The position of Justice Jackson and Chief Justice Earl Warren must have been particularly galling. As California’s attorney general, Warren had not hesitated to brush aside legalistic objections in his pursuit of justice (most notably, when he personally directed a police raid on Tony Cornero’s gambling ship, the SS Rex
, despite a court ruling that it was operating outside of California’s territorial waters). Yet now, as chief justice of the U.S. Supreme Court, Warren seemed intent on imposing unprecedented new restrictions on law enforcement. The timing, in Parker’s opinion, was terrible. Between 1950 and 1953, the LAPD had actually become smaller as Los Angeles grew. The city’s crime rate was growing at an ever faster rate—a trend Parker described to the city council as “a very frightening thing.” Yet instead of giving the police greater power, the judiciary was imposing new restrictions. Parker believed that by criticizing the use of dictographs (which have “solved countless serious crimes”), the court was raising the prospect that police officers might be prosecuted for what had long been standard operating procedure. In one speech, he asked his audience to consider the officer who responded to a call and saw a housewife, prone on the floor, a probable suicide attempt at death’s very door. Any officer worth his salt would kick in the door and race the woman to the hospital to pump her stomach. Was this to be treated now as trespassing, kidnapping, and rape?“Certainly society cannot expect the police to risk criminal prosecution when their only sin is the valid enforcement of the law as they have been led to understand the law,” Parker concluded.
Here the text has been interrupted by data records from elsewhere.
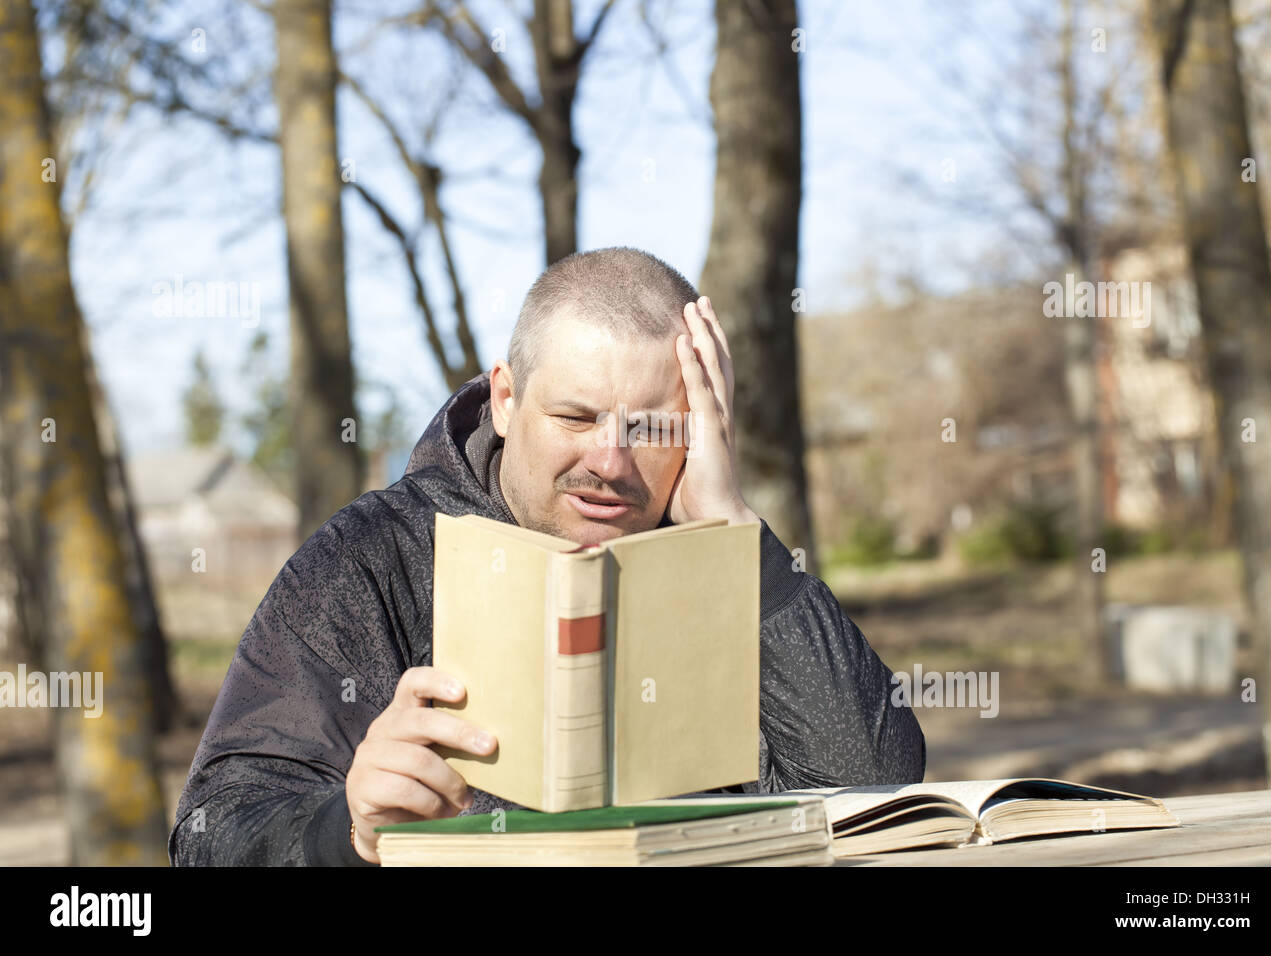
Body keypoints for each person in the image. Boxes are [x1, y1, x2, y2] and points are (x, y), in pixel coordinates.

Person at [169, 246, 925, 866]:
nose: (610, 461)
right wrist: (348, 831)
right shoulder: (366, 560)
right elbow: (211, 833)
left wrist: (734, 536)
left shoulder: (726, 561)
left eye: (653, 428)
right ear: (505, 399)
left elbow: (874, 791)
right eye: (575, 416)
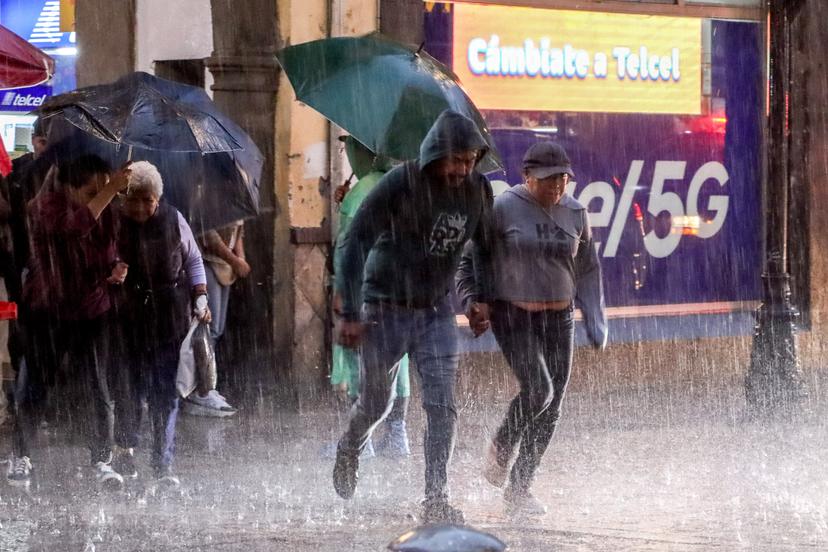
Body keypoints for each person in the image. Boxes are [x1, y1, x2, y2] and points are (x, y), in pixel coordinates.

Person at [332, 110, 493, 524]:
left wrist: (480, 299)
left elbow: (485, 249)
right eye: (456, 159)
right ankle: (350, 446)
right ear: (435, 153)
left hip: (436, 310)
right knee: (376, 402)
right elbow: (354, 245)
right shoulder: (400, 184)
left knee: (442, 404)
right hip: (385, 307)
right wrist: (350, 311)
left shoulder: (478, 191)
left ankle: (436, 496)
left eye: (471, 160)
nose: (463, 169)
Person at [456, 142, 607, 516]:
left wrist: (595, 316)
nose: (556, 186)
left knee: (553, 404)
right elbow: (472, 259)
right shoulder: (504, 207)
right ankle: (503, 444)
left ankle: (520, 487)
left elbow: (588, 268)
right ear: (527, 177)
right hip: (514, 313)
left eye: (562, 178)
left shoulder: (576, 212)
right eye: (547, 179)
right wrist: (474, 301)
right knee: (539, 389)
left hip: (559, 317)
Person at [7, 154, 130, 488]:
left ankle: (102, 459)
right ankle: (22, 455)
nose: (100, 197)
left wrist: (117, 267)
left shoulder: (106, 212)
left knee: (97, 385)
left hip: (92, 309)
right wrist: (109, 191)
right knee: (36, 385)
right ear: (69, 189)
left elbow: (109, 250)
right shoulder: (45, 207)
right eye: (91, 191)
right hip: (49, 309)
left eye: (101, 191)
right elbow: (74, 227)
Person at [112, 161, 211, 488]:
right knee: (130, 389)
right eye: (133, 199)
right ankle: (126, 452)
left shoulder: (173, 219)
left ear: (158, 198)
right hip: (128, 314)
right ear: (123, 198)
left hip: (170, 313)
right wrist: (113, 269)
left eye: (148, 199)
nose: (140, 206)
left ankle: (162, 462)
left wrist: (201, 299)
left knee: (166, 391)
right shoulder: (114, 223)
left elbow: (194, 260)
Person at [329, 136, 411, 458]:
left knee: (359, 361)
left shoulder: (363, 190)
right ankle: (397, 434)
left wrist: (342, 290)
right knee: (396, 361)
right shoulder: (403, 185)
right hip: (397, 291)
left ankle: (361, 442)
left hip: (363, 291)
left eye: (352, 147)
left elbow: (349, 247)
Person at [184, 219, 248, 417]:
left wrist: (241, 259)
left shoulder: (235, 198)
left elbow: (239, 230)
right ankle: (199, 389)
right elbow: (208, 235)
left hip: (227, 268)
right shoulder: (209, 197)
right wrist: (235, 260)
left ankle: (206, 385)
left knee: (216, 329)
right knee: (206, 329)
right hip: (208, 263)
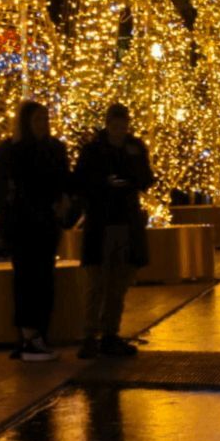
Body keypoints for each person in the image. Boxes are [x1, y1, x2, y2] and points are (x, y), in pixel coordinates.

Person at [0, 101, 73, 362]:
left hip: (45, 224)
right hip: (23, 226)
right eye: (37, 120)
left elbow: (63, 182)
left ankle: (37, 335)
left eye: (45, 119)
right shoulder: (13, 152)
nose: (43, 125)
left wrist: (62, 204)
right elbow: (0, 189)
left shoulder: (53, 149)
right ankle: (29, 337)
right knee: (27, 279)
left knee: (43, 279)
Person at [74, 103, 153, 359]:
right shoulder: (94, 149)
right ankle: (89, 335)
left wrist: (131, 179)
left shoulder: (134, 148)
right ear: (108, 124)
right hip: (102, 221)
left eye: (123, 125)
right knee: (97, 281)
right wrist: (103, 183)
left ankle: (109, 333)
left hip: (125, 220)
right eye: (115, 125)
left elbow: (146, 178)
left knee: (118, 282)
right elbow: (81, 180)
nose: (120, 130)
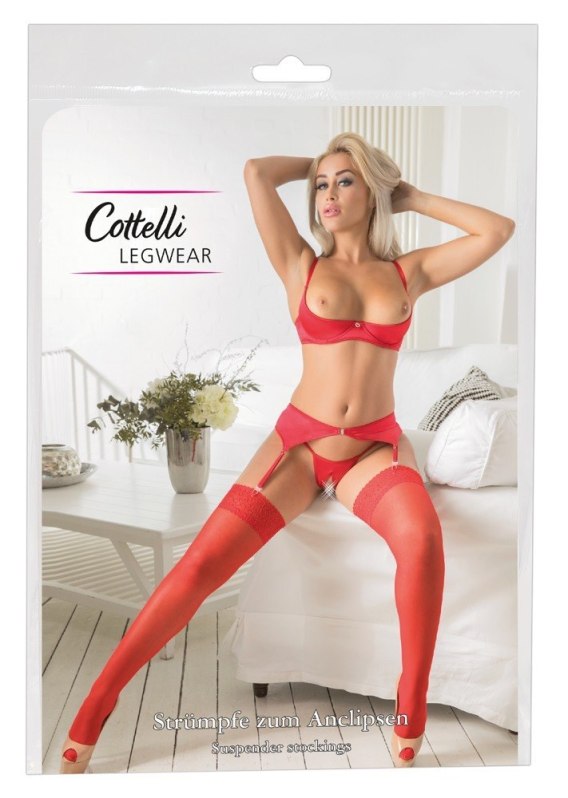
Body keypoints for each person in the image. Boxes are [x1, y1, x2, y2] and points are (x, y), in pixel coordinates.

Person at [59, 132, 515, 772]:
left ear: (371, 192)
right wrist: (321, 163)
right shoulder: (300, 264)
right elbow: (255, 171)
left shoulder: (406, 273)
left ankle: (410, 707)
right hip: (299, 448)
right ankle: (97, 703)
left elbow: (498, 230)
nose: (328, 194)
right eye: (322, 185)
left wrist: (404, 193)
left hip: (372, 450)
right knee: (201, 565)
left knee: (421, 541)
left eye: (345, 182)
This was a sensitive—and not entirely hypothetical—subject for Parker. For by his third year as chief, he himself had emerged as a major target of lawsuits. The first had come after the Bloody Christmas beating. More serious was a 1951 lawsuit filed by civil rights attorney A. L. Wirin, lead attorney for the Southern California Civil Liberties Union. Since both the state and federal court systems were as yet unprepared to exclude evidence gathered illegally by local police departments, Wirin sought to shut down the LAPD’s surveillance activities in another fashion—by enjoining the police department from using public money to illegally install dictographs. Parker once again detected the hand of Moscow. At a hearing, he blurted out his suspicions that the Minsk-born Wirin (whose initials stood for “Abraham Lincoln”) was a Communist.
Wirin’s attempts to rein in the LAPD’s surveillance operations attracted broad sympathy—not least from the city’s elected officials. That spring, two councilmen, Harold Harby and Ernest Debs, discovered that their work telephones had been wiretapped. Both pointed at the police. Parker vehemently denied the allegation, blaming the underworld instead. Given the history of wiretapping in City Hall, many doubted this denial. Just two days after the councilmen had accused the department of illegally listening in, the Los Angeles Times
reported that the new police administration building nearing completion around the corner from City Hall was chockablock with bugs and listening devices. This provided little reassurance to the city’s already fearful political establishment.Chief Parker was determined to defend—and expand—his surveillance tools. To do so, he turned to the television show Dragnet
. By 1954, Dragnet had become the second most popular television show in the country (after I Love Lucy). The radio version (which now aired Sunday nights) also continued to attract a large audience. NBC was eager to create a feature film-length version of the show. The LAPD was prepared to offer Jack Webb a particularly juicy case file to serve as the basis of the script—one that involved a spectacular gang murder—but it came with a catch. The case was solved only after the police turned to extreme tactics, including near-constant police harassment and constant surveillance. Webb accepted the deal. As a result, audiences were treated to a movie with an unusual hero—the LAPD intelligence division. With its assistance (and a skillfully placed bug), Webb cracked the case of a gangland hit—only to run into trouble in the courtroom. There, after underworld witnesses refused to testify, Friday expresses his frustration at being unable to use a wiretap too.A female juror objects. “How do we know that all you policemen wouldn’t be running around listening to all our conversations?” she asks.
“We would if you talked murder,” Friday snaps back.
Even Parker supporters, such as the in-house publication of the archdiocese of Los Angeles, The Tidings
, were somewhat disconcerted by the film’s depiction of harsh police tactics. But Parker insisted that such misgivings were misinformed.